• [Problem description]:
Using the listing below, report each line holding the string "pixels".

• [Input records]:
--
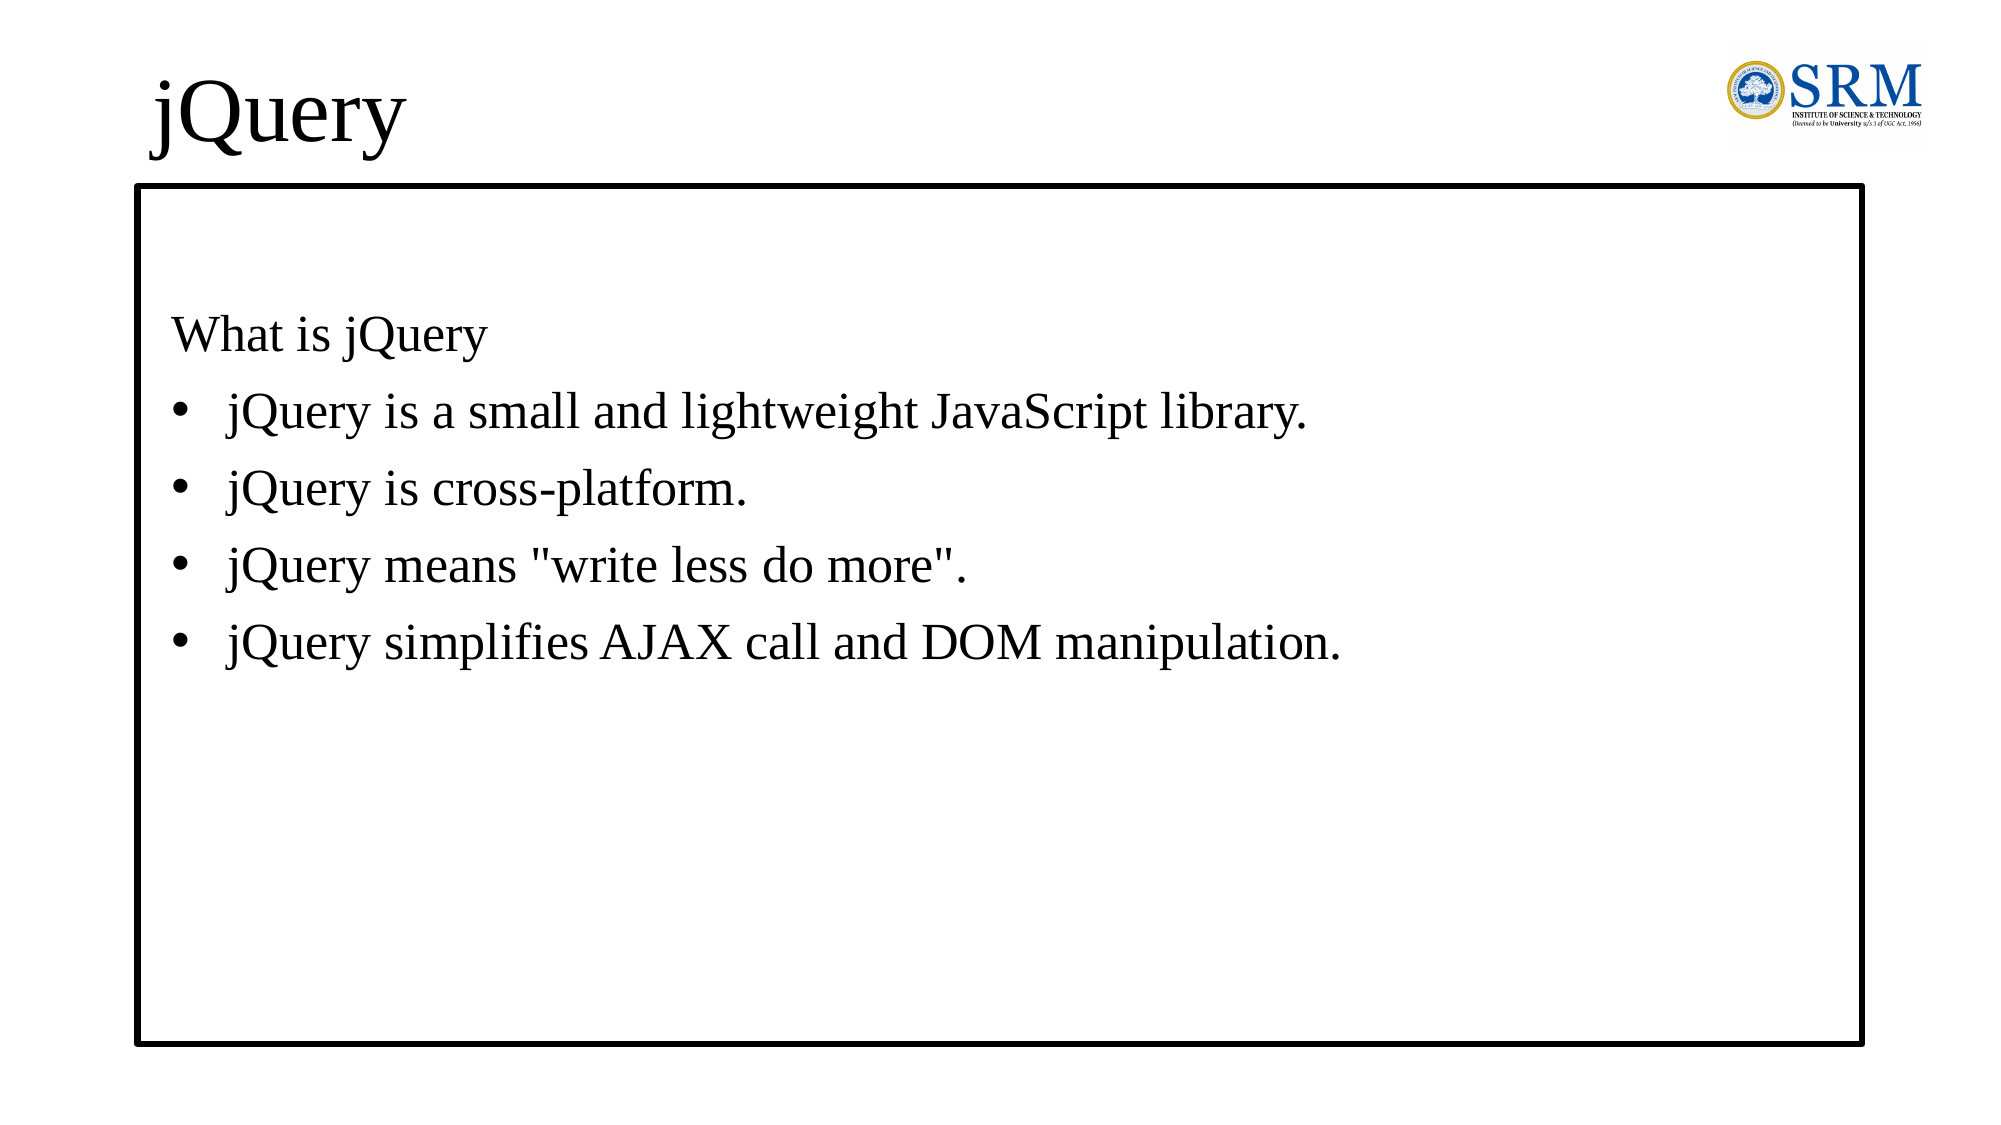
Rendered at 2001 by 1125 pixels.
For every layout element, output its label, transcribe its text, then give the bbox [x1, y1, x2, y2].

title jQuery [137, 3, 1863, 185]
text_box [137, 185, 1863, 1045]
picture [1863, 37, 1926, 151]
--
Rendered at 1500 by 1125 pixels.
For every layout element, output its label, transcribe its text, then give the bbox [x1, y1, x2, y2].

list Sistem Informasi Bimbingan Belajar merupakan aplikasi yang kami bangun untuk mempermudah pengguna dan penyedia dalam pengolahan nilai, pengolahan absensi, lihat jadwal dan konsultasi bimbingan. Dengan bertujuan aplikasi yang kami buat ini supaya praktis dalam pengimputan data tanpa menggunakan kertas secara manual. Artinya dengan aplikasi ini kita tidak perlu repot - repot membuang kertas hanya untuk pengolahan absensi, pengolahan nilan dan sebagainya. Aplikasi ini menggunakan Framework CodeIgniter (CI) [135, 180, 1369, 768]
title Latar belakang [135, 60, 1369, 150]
--
• [Exercise result]:
Rendered at 2001 by 1125 pixels.
Rendered at 1500 by 1125 pixels.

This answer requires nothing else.